Christopher Machell Criterion

Criterion Review: 12 Angry Men


★★★★★

In the 60 years since its release, Sidney Lumet’s masterpiece has lost none of its impact. In this age of unreason, 12 Angry Men remains sorely and urgently contemporary. Filmed originally as a TV movie, Reginald Rose’s screenplay is one of the best ever filmed.

Shot in real time à la High Noon, 12 Angry Men follows the jury through the entirety of their deliberation. And though the notion that a murder jury could reach a verdict in only 90 minutes may stretch the limits of credibility, a surfeit of riveting performances, a flawless screenplay and human drama far outweigh any pedantic niggles. In a preliminary count, Juror 8 (Henry Fonda) is the only one to vote not guilty, standing against eleven others convinced of the accused’s wrongdoing. The facts, recited by Juror 3 (Lee J. Cobb), initially seem stacked against Juror 8. A guilty verdict may seem reasonable, but that eleven out the twelve jurors are so quick to send the accused to the electric chair is deeply chilling.

12 Angry Men depicts prejudice and weakness in all their dimensions, yet avoids proselytising by framing them as mere human fallibility. Fonda is, as one might expect, the image of decency, but there are other heroes in the room – Juror 9’s (Joseph Sweeney – reprising his role from the TV movie) quiet dignity moves even his most stubborn colleagues and his brave support of Fonda’s Juror comes at a crucial turning point. Likewise, the reasonable and patient Foreman (Martin Balsam) is vital in keeping things on an even keel. On the other side, Ed Begley’s Juror 10 seethes with racism, whereas Juror 3’s transference over his regret about his estranged son slowly and movingly unravels. Most despicably of all, Jack Warden’s revoltingly selfish seventh juror- doing his best impression of Barney Rubble – just wants to see the ball game, changing his verdict when he thinks it might get him home sooner.

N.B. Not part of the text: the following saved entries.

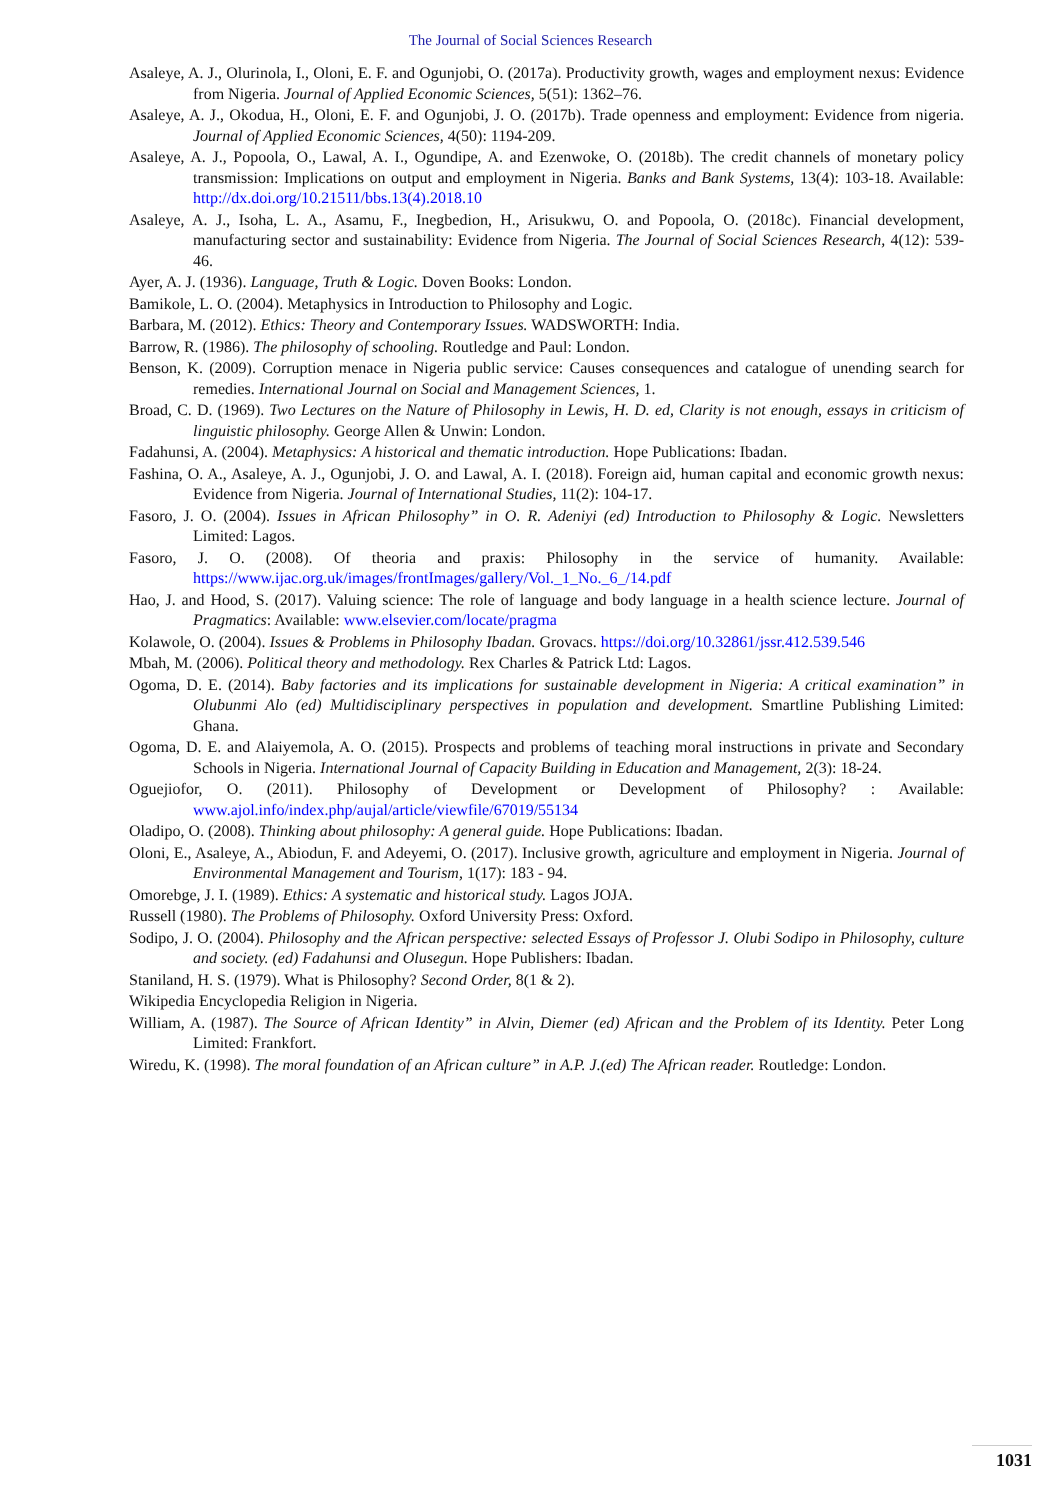The Journal of Social Sciences Research
Asaleye, A. J., Olurinola, I., Oloni, E. F. and Ogunjobi, O. (2017a). Productivity growth, wages and employment nexus: Evidence from Nigeria. Journal of Applied Economic Sciences, 5(51): 1362–76.
Asaleye, A. J., Okodua, H., Oloni, E. F. and Ogunjobi, J. O. (2017b). Trade openness and employment: Evidence from nigeria. Journal of Applied Economic Sciences, 4(50): 1194-209.
Asaleye, A. J., Popoola, O., Lawal, A. I., Ogundipe, A. and Ezenwoke, O. (2018b). The credit channels of monetary policy transmission: Implications on output and employment in Nigeria. Banks and Bank Systems, 13(4): 103-18. Available: http://dx.doi.org/10.21511/bbs.13(4).2018.10
Asaleye, A. J., Isoha, L. A., Asamu, F., Inegbedion, H., Arisukwu, O. and Popoola, O. (2018c). Financial development, manufacturing sector and sustainability: Evidence from Nigeria. The Journal of Social Sciences Research, 4(12): 539-46.
Ayer, A. J. (1936). Language, Truth & Logic. Doven Books: London.
Bamikole, L. O. (2004). Metaphysics in Introduction to Philosophy and Logic.
Barbara, M. (2012). Ethics: Theory and Contemporary Issues. WADSWORTH: India.
Barrow, R. (1986). The philosophy of schooling. Routledge and Paul: London.
Benson, K. (2009). Corruption menace in Nigeria public service: Causes consequences and catalogue of unending search for remedies. International Journal on Social and Management Sciences, 1.
Broad, C. D. (1969). Two Lectures on the Nature of Philosophy in Lewis, H. D. ed, Clarity is not enough, essays in criticism of linguistic philosophy. George Allen & Unwin: London.
Fadahunsi, A. (2004). Metaphysics: A historical and thematic introduction. Hope Publications: Ibadan.
Fashina, O. A., Asaleye, A. J., Ogunjobi, J. O. and Lawal, A. I. (2018). Foreign aid, human capital and economic growth nexus: Evidence from Nigeria. Journal of International Studies, 11(2): 104-17.
Fasoro, J. O. (2004). Issues in African Philosophy” in O. R. Adeniyi (ed) Introduction to Philosophy & Logic. Newsletters Limited: Lagos.
Fasoro, J. O. (2008). Of theoria and praxis: Philosophy in the service of humanity. Available: https://www.ijac.org.uk/images/frontImages/gallery/Vol._1_No._6_/14.pdf
Hao, J. and Hood, S. (2017). Valuing science: The role of language and body language in a health science lecture. Journal of Pragmatics: Available: www.elsevier.com/locate/pragma
Kolawole, O. (2004). Issues & Problems in Philosophy Ibadan. Grovacs. https://doi.org/10.32861/jssr.412.539.546
Mbah, M. (2006). Political theory and methodology. Rex Charles & Patrick Ltd: Lagos.
Ogoma, D. E. (2014). Baby factories and its implications for sustainable development in Nigeria: A critical examination” in Olubunmi Alo (ed) Multidisciplinary perspectives in population and development. Smartline Publishing Limited: Ghana.
Ogoma, D. E. and Alaiyemola, A. O. (2015). Prospects and problems of teaching moral instructions in private and Secondary Schools in Nigeria. International Journal of Capacity Building in Education and Management, 2(3): 18-24.
Oguejiofor, O. (2011). Philosophy of Development or Development of Philosophy? : Available: www.ajol.info/index.php/aujal/article/viewfile/67019/55134
Oladipo, O. (2008). Thinking about philosophy: A general guide. Hope Publications: Ibadan.
Oloni, E., Asaleye, A., Abiodun, F. and Adeyemi, O. (2017). Inclusive growth, agriculture and employment in Nigeria. Journal of Environmental Management and Tourism, 1(17): 183 - 94.
Omorebge, J. I. (1989). Ethics: A systematic and historical study. Lagos JOJA.
Russell (1980). The Problems of Philosophy. Oxford University Press: Oxford.
Sodipo, J. O. (2004). Philosophy and the African perspective: selected Essays of Professor J. Olubi Sodipo in Philosophy, culture and society. (ed) Fadahunsi and Olusegun. Hope Publishers: Ibadan.
Staniland, H. S. (1979). What is Philosophy? Second Order, 8(1 & 2).
Wikipedia Encyclopedia Religion in Nigeria.
William, A. (1987). The Source of African Identity” in Alvin, Diemer (ed) African and the Problem of its Identity. Peter Long Limited: Frankfort.
Wiredu, K. (1998). The moral foundation of an African culture” in A.P. J.(ed) The African reader. Routledge: London.
1031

Yet Fonda’s relentless sense of reason and decency cannot fail to chip away at his fellow jurors’ fundamental humanity. As he methodically undermines the case for the prosecution, and as each juror falls like so many dominoes, the weight of reasonable doubt cannot be denied by even the most obdurate of the men. Although 12 Angry Men dismays at human weakness, it is fundamentally an optimistic film, celebrating reason and basic human decency in equal measure. In an era when both seem in short supply, Lumet’s film is a reminder that there is never a bad time to stand up for what is right.